Emeritus Academy Lecture Series: Duane Roller

Emeritus Academy Lecture Series

Duane Roller, Professor Emeritus
Cleopatra’s daughter: the invisible royal women of the ancient world
Duane Roller
Department of Classics

"Cleopatra’s daughter: The invisible royal women of the ancient world"

February 3, 2021
4-5 p.m.
CarmenZoom: link to be distributed via email to registered participants

Most people are familiar with the career of Cleopatra VII, queen of Egypt. Less well known is her daughter, Cleopatra Selene, who became queen of Mauretania and presided over a scholarly environment from her home in Mauretanian Caesarea, in modern Algeria. Her elusiveness represents an academic problem in the study of women in antiquity. Women are generally known only in connection with the men in their lives — their husbands and male children — and without them they drop from the historical record. 

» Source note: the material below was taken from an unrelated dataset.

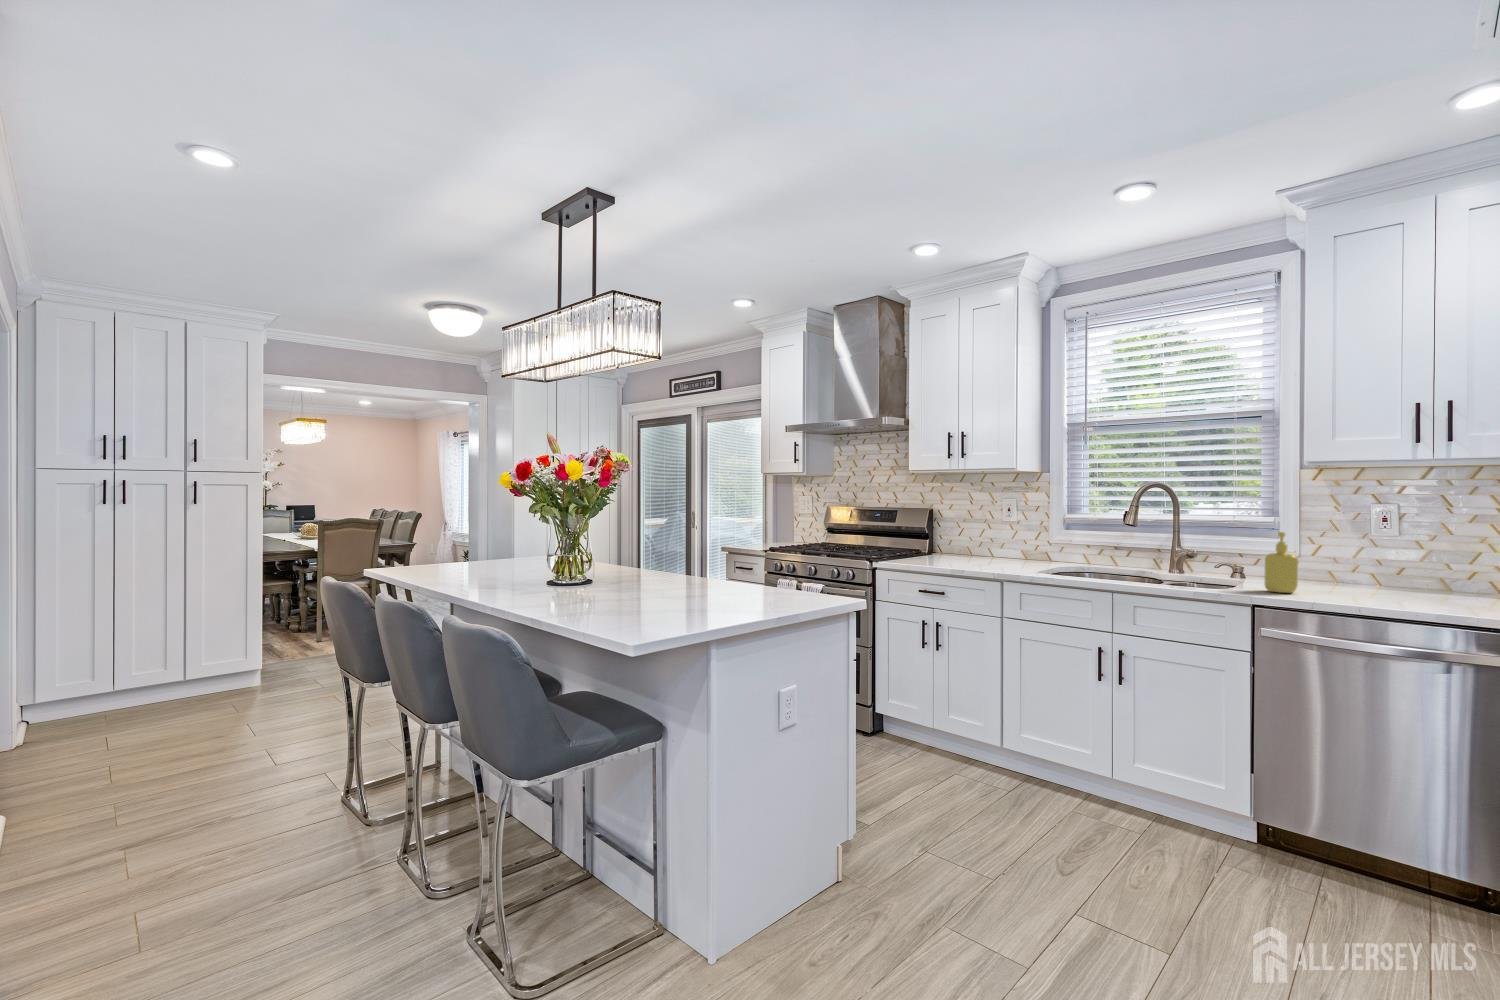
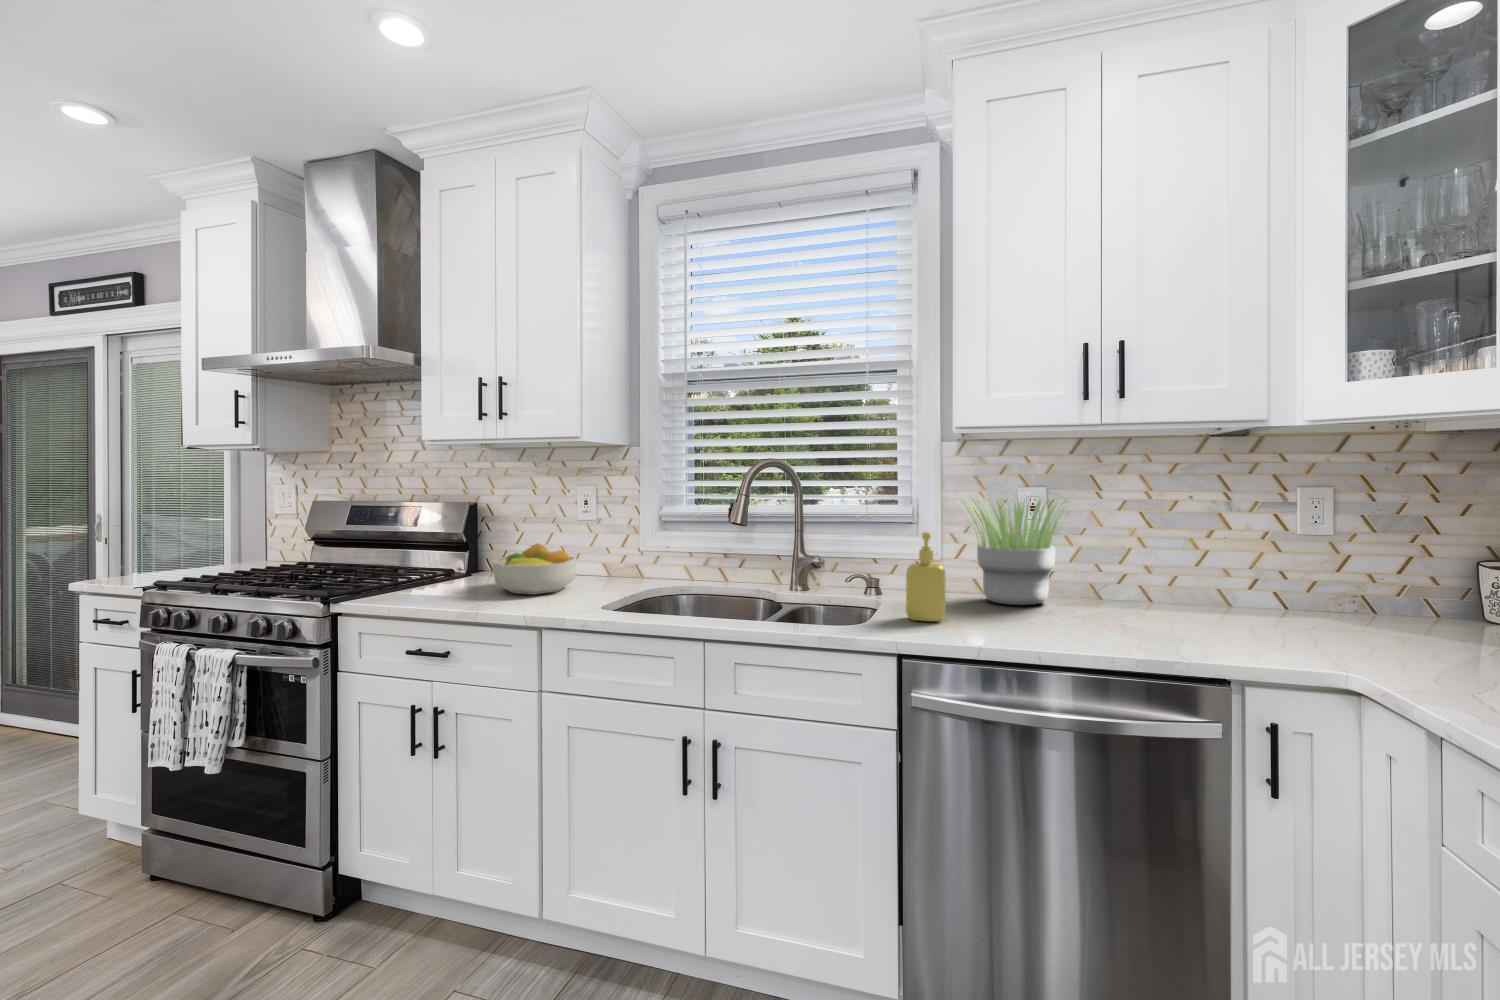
potted plant: none [1306,507,1429,590] -> present [963,497,1070,605]
fruit bowl: none [955,535,1010,566] -> present [492,543,576,595]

Such, in fact was the case with Cleopatra Selene, who is hardly documented after the birth of her son Ptolemy of Mauretania. Another example is Calpurnia, the wife of Julius Caesar, who is not recorded after the death of her husband. Ancient women are often primarily remembered for their alleged aggressiveness or promiscuity: this is certainly the case with Cleopatra of Egypt; another example is Salome, mostly known today because she danced for the head of John the Baptist. Even when there is evidence that these women had more complete careers, it has often been ignored: Salome became queen of Armenia.

Royal women were as significant to cultural history as their male counterparts, yet they were written out of the historical record (except as mothers and wives). Their scholarship and political acumen were forgotten. Modern scholars must look for elusive details in order to determine the actual careers of these women, who often are hidden behind centuries of male-dominated scholarship. Often archaeological evidence — the coins that these women struck or the monuments that they raised — provides a less biased view of their careers.